Dat de verdachte bang was en uit paniek het voetpad is opgereden, acht het hof niet aannemelijk geworden. De verdachte heeft aanvankelijk ontkend dat hij de bestuurder van de auto was en hierover pas bijna drie jaar later een verklaring afgelegd. Verder volgt uit het dossier dat de aangever na het breken van de ruit was weggelopen zodat er geen gevaar meer was. Er was voor de verdachte daarom geen reden om het voetpad op te rijden.
Ook de verklaring van de verdachte, dat hij daarbij ruim langs de aangever is gereden, wordt weersproken door de verklaringen van getuigen. Uit hun waarnemingen volgt dat de verdachte met een behoorlijke snelheid en (doel)gericht op de aangever is ingereden, op het moment dat deze van de auto wegliep en dat de aangever opzij moest springen om niet door de auto te worden geraakt.
Gelet op het voorgaande komt het hof tot het oordeel dat het handelen van de verdachte als een poging tot zware mishandeling dient te worden gekwalificeerd. De verdachte heeft bewust de aanmerkelijke kans aanvaard dat hij de aangever met zijn auto zou raken en aldus tevens het risico aanvaard dat de aangever − een voetganger − zwaar lichamelijk letsel zou worden toegebracht.
- de bewijsmiddelen aanvult met de verklaring van de verdachte, afgelegd ter terechtzitting in hoger beroep van 1 oktober 2020.
Deze verklaring houdt in, voor zover van belang en zakelijk weergegeven:
Op 27 april 2017 te Amsterdam was ik de bestuurder van de zwarte personenauto Ford Ka (het hof begrijpt: met kenteken [kenteken]). Ik ben met deze auto het fietspad/voetpad opgereden.

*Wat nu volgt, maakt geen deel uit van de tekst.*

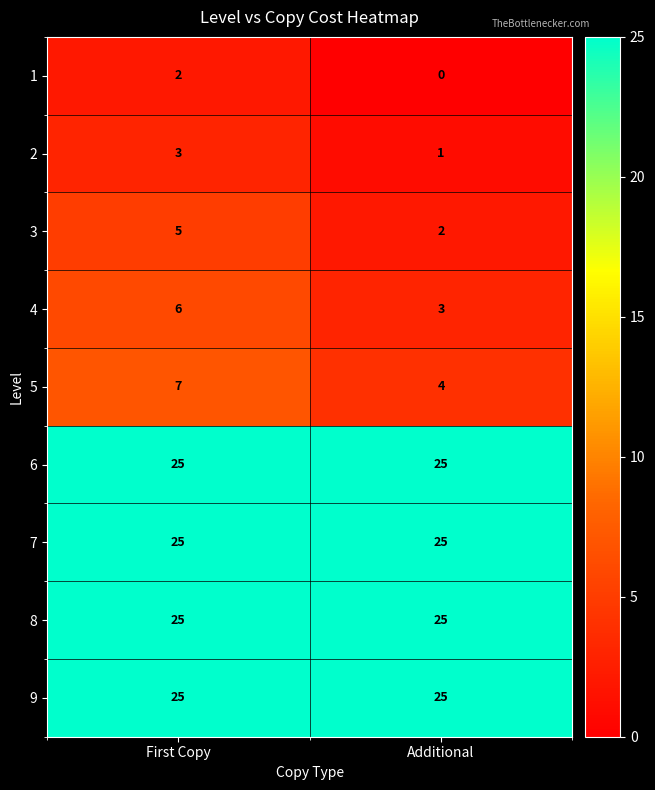

Read the 5 value at Additional.

4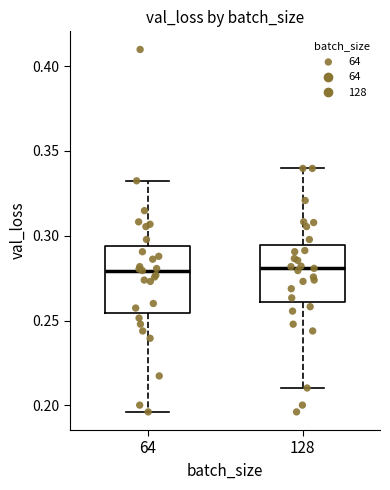

Where does the upper whisker of the box at x = 128 end on the y-axis? The values are not printed on the chart, so give them approximately, as read against the axis.

0.340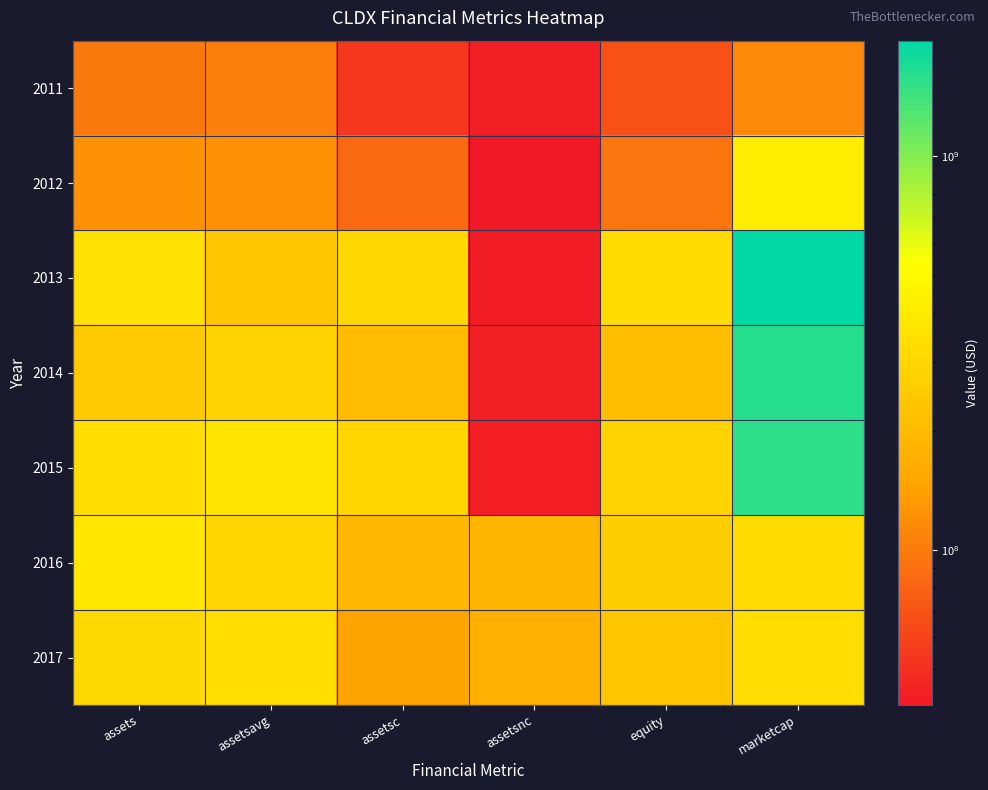

Rank the series by their maximum value, from highest to lowest.

2013, 2014, 2015, 2012, 2016, 2017, 2011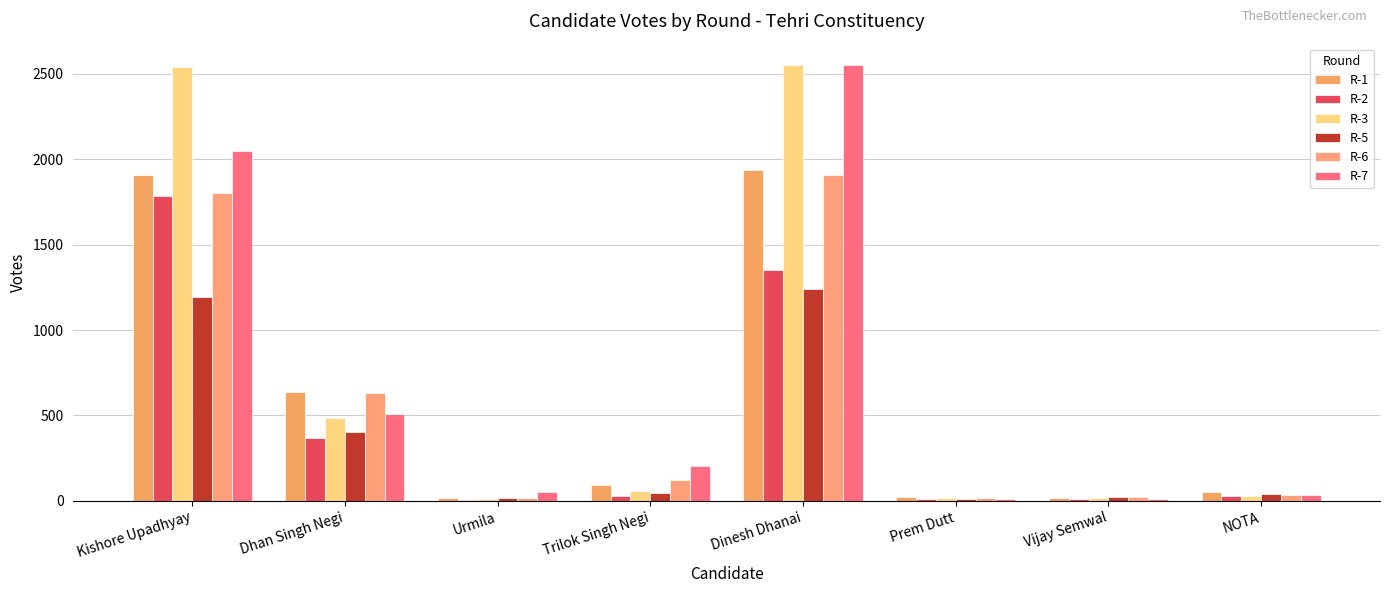

What is the maximum value shown in the chart?

2549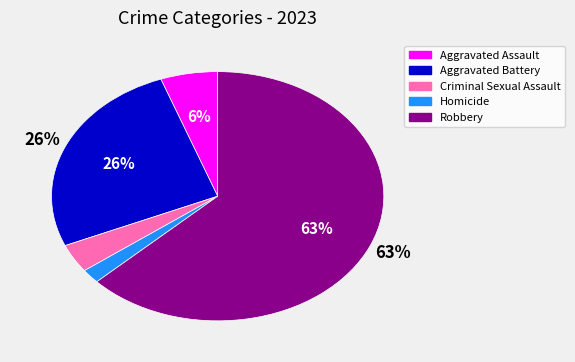

To the nearest percent, what portion does Criminal Sexual Assault represent?

4%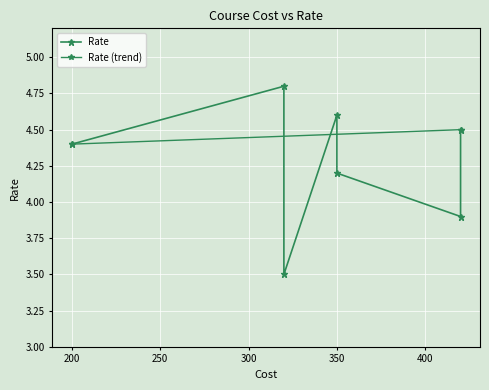

Does the chart display data point markers on the line(s)?

Yes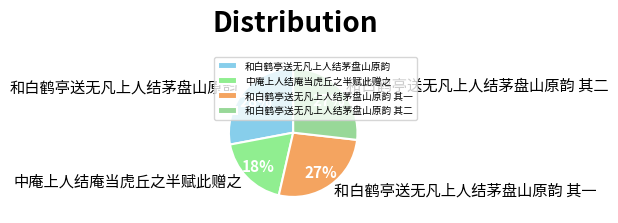

To the nearest percent, what is the difference between the 中庵上人结庵当虎丘之半赋此赠之 and 和白鹤亭送无凡上人结茅盘山原韵 slice percentages?

10%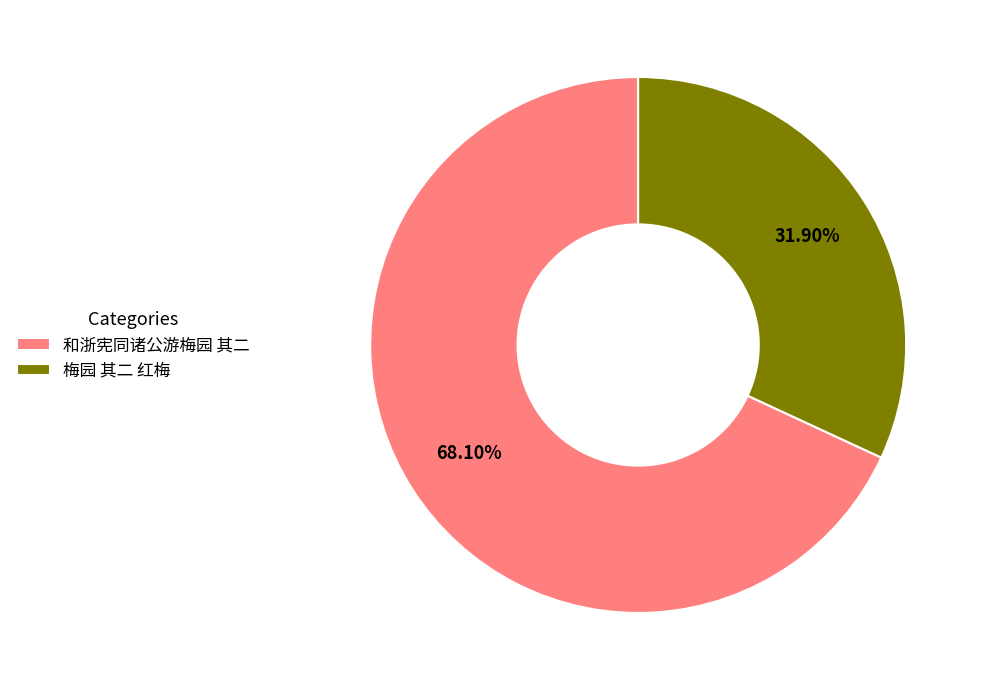

Is there a majority slice in this chart?

Yes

- Met het oog op de inwerkingtreding van de Wet herziening tenuitvoerlegging strafrechtelijke beslissingen (wet USB) per 1 januari 2020 – waarbij de regeling van de vervangende hechtenis is vervangen door de regeling van de gijzeling – kan het hof zich bovendien niet verenigen met de beslissing omtrent de schadevergoedingsmaatregel, echter uitsluitend voor zover de politierechter hechtenis heeft verbonden aan de oplegging van deze maatregel.

Oplegging van straffen

De politierechter in de rechtbank Amsterdam heeft de verdachte voor het in eerste aanleg bewezenverklaarde veroordeeld tot een taakstraf van 160 uren (bij niet uitvoeren te vervangen door
80 dagen hechtenis), een voorwaardelijke gevangenisstraf voor de duur van 2 weken met een proeftijd van 2 jaren en een ontzegging van de bevoegdheid motorrijtuigen te besturen voor de duur van
12 maanden.
De advocaat-generaal heeft gevorderd dat de verdachte zal worden veroordeeld tot dezelfde straffen als door de rechter in eerste aanleg opgelegd.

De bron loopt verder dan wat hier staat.